Background
Brain neurodamage from chronic binge ethanol exposure is linked to neuroinflammation and associated oxidative stress. Using rat organotypic hippocampal-entorhinal cortical (HEC) slice cultures of developing brain age, we reported that binge ethanol promotes release of a neuroinflammatory instigator, arachidonic acid (AA), concomitant with neurodegeneration, and that mepacrine, a global inhibitor of phospholipase A2 (PLA2) enzymes mobilizing AA from phospholipids, is neuroprotective. Here we sought with binge ethanol-treated HEC cultures to establish that PLA2 activity is responsible in part for significant oxidative stress, and to ascertain the PLA2 families responsible for AA release and neurodegeneration.
Methods
HEC slices, prepared from one wk-old rats and cultured 2–2½ wks, were exposed to 100 mM ethanol over 6 successive days, with 4 daytime “withdrawals” (no ethanol). Brain 3-nitrotyrosinated (3-NT) and 4-hydroxynonenal (4-HNE)-adducted proteins, oxidative stress footprints, were immunoassayed on days 3 through 6, and mepacrine’s effect was determined on day 6. The effects of specific PLA2 inhibitors on neurodegeneration (propidium iodide staining) and AA release (ELISA levels in media) in the cultures were then determined. Also, the effect of JZL184, an inhibitor of monoacylglycerol lipase (MAGL) which is reported to mobilize AA from endocannabinoids during neuroinflammatory insults, was examined.
Results
3-NT- and 4-HNE-adducted proteins were significantly increased by the binge ethanol exposure, consistent with oxidative stress, and mepacrine prevented the increases.

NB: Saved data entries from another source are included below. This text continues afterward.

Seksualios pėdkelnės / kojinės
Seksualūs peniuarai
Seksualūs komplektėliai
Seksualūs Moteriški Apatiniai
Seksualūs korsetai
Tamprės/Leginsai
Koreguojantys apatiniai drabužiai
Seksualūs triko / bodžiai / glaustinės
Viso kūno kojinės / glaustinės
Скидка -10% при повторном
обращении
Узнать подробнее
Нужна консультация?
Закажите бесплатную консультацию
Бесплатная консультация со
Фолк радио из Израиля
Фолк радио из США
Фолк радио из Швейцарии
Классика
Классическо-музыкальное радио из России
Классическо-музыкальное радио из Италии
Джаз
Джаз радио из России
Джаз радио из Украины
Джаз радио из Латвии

The PLA2 inhibitor results implicated secretory PLA2 (GII sPLA2) and to some extent Ca+2-independent PLA2 (GVI iPLA2) in binge ethanol-induced neurotoxicity and in AA release, but surprisingly, Ca+2-dependent PLA2 (GIV cPLA2) did not appear important. Furthermore, unlike PLA2 inhibition, MAGL inhibition failed to prevent the neurodegeneration.
Conclusions
In these developing HEC slice cultures, pro-oxidative signaling via sPLA2 and iPLA2, but not necessarily cPLA2 or MAGL, is involved in ethanol neurotoxicity. This study provides further insights into neuroinflammatory phospholipase signaling and oxidative stress underlying binge ethanol-induced neurodegeneration in developing (adolescent-age) brain in vitro.